_TASK GOAL_
Reproduce the entries exactly, but keep the pictures out of the copy.

======== DATASET CONTENT ========

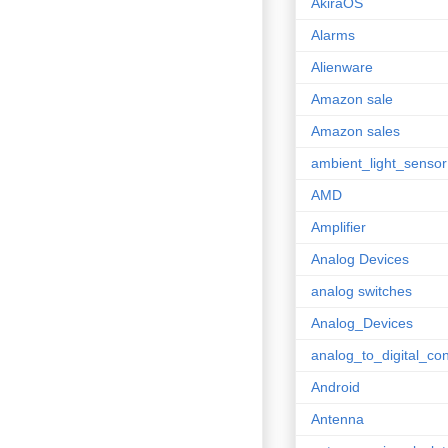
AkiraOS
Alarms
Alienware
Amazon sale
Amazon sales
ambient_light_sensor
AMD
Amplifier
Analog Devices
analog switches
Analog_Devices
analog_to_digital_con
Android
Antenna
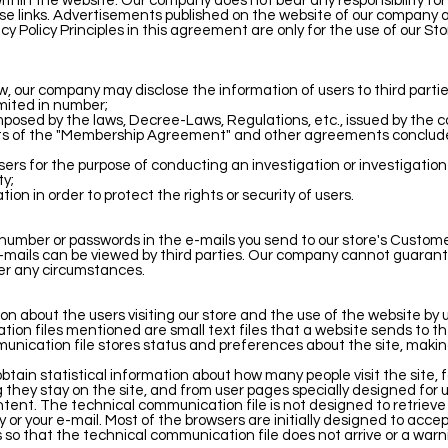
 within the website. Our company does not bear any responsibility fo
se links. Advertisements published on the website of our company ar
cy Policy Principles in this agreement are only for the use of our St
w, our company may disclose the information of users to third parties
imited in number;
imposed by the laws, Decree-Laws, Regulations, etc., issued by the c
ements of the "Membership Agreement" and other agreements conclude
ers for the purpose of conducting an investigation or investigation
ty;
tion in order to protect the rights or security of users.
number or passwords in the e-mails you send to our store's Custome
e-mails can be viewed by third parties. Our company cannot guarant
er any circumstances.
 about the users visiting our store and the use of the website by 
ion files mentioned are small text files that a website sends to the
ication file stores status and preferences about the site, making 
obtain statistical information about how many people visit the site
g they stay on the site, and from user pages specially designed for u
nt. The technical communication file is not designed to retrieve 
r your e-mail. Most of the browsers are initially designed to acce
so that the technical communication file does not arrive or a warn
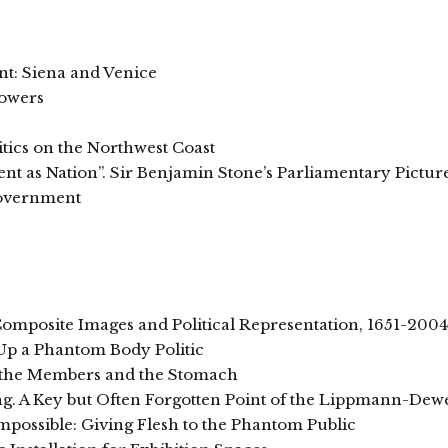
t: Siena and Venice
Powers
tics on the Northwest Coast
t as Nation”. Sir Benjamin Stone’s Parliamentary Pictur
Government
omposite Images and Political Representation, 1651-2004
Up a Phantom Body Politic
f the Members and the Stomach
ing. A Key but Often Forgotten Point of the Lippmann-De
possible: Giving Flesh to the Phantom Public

========

_EXERCISE SOLUTION_
AkiraOS
Alarms
Alienware
Amazon sale
Amazon sales
ambient_light_sensor
AMD
Amplifier
Analog Devices
analog switches
Analog_Devices
analog_to_digital_con
Android
Antenna
 within the website. Our company does not bear any responsibility fo
se links. Advertisements published on the website of our company ar
cy Policy Principles in this agreement are only for the use of our St
w, our company may disclose the information of users to third parties
imited in number;
imposed by the laws, Decree-Laws, Regulations, etc., issued by the c
ements of the "Membership Agreement" and other agreements conclude
ers for the purpose of conducting an investigation or investigation
ty;
tion in order to protect the rights or security of users.
number or passwords in the e-mails you send to our store's Custome
e-mails can be viewed by third parties. Our company cannot guarant
er any circumstances.
 about the users visiting our store and the use of the website by 
ion files mentioned are small text files that a website sends to the
ication file stores status and preferences about the site, making 
obtain statistical information about how many people visit the site
g they stay on the site, and from user pages specially designed for u
nt. The technical communication file is not designed to retrieve 
r your e-mail. Most of the browsers are initially designed to acce
so that the technical communication file does not arrive or a warn
t: Siena and Venice
Powers
tics on the Northwest Coast
t as Nation”. Sir Benjamin Stone’s Parliamentary Pictur
Government
omposite Images and Political Representation, 1651-2004
Up a Phantom Body Politic
f the Members and the Stomach
ing. A Key but Often Forgotten Point of the Lippmann-De
possible: Giving Flesh to the Phantom Public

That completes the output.